# Full 5lb co2 weight?



## gSTiTcH (Feb 21, 2013)

I don't know about the weight issue.

I do know that the pressure will vary depending on ambient room temperature. Tank pressure also varies a little depending on fill level, but is almost indiscernible on the gauge until the liquid goes away.


----------



## gus6464 (Dec 19, 2011)

Aren't CO2 tanks measured by weight of containing gas, so by definition a 5# CO2 can will hold 5lbs of CO2.


----------



## Mathias1324 (Jan 28, 2013)

gus6464 said:


> Aren't CO2 tanks measured by weight of containing gas, so by definition a 5# CO2 can will hold 5lbs of CO2.


Yeah it will hold 5lbs of liquid but I don't think you're supposed to fill it all the way because you're supposed to leave room for the gas to expand as it warms. I think so anyway. I was looking at this chart for the co2 pressure/temp/fill % relationship and even at 100% fill the pressures don't go above 1000psi at 80F. But I've seen people post on here that their regs are reading 1500psi and up at room temp on an overfilled tank. Idk. Maybe I'm just worrying for nothing, especially since I don't even know what the pressure is yet, but I'd like to sort this out for peace of mind.


----------



## PlantedTankRookie (Feb 21, 2013)

Most tanks have a pressure relief so worst case is the cylinder vents a little if the pressure is too high. The "minimum blow out" pressure is likely the relief lift point.
Also, the test pressure on these cylinders includes a decent safety margin so I wouldn't worry about it.
I'd get a little nervous if I saw 2000 lbs on my gage but I doubt you'll see that.


----------



## PlantedTankRookie (Feb 21, 2013)

A quick google search shows typical test pressure of 3000 psi.


----------



## Bluek24a4 (Mar 16, 2010)

Your 5 pound tank is filled with 4.3 pounds of CO2. It seems like you're underfilled. You should be fine. Maybe he meant he couldn't get the pressure up on the fill station and thus it couldn't fully fill your cannister.


----------



## Bandit1200 (Dec 11, 2010)

When I get my co2 filled in the summer, I always ice it down on the way to the shop.

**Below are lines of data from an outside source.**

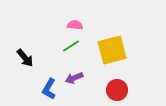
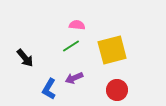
pink semicircle: moved 2 px right
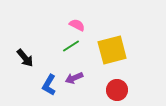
pink semicircle: rotated 21 degrees clockwise
blue L-shape: moved 4 px up
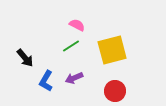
blue L-shape: moved 3 px left, 4 px up
red circle: moved 2 px left, 1 px down
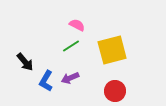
black arrow: moved 4 px down
purple arrow: moved 4 px left
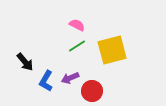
green line: moved 6 px right
red circle: moved 23 px left
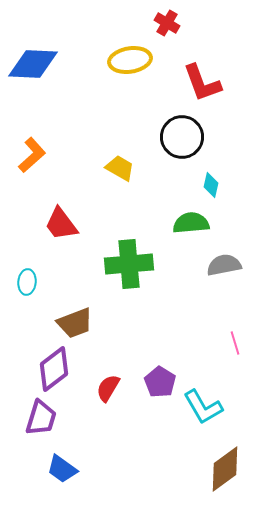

Depending on the temps, I've gotten as little as 2lbs before I started doing this.


----------



## Mathias1324 (Jan 28, 2013)

Well, there I go worrying for nothing lol. She's all set up and running smooth. Gauge reads 875 on the high and the tank's been sitting for about 7 hours, so it should be around room temp. Crap, I always switch to panic mode too fast haha. Thanks for all the replies.


----------



## exv152 (Jun 8, 2009)

Ambient temperature is definitely key, but at room temperature roughly 72degrees, here's an approx chart for tank weights full and empty.


----------



## gus6464 (Dec 19, 2011)

exv152 said:


> Ambient temperature is definitely key, but at room temperature roughly 72degrees, here's an approx chart for tank weights full and empty.


Nice guide! So for 99% of people a 5# tank should contain 5# of co2 when full.


----------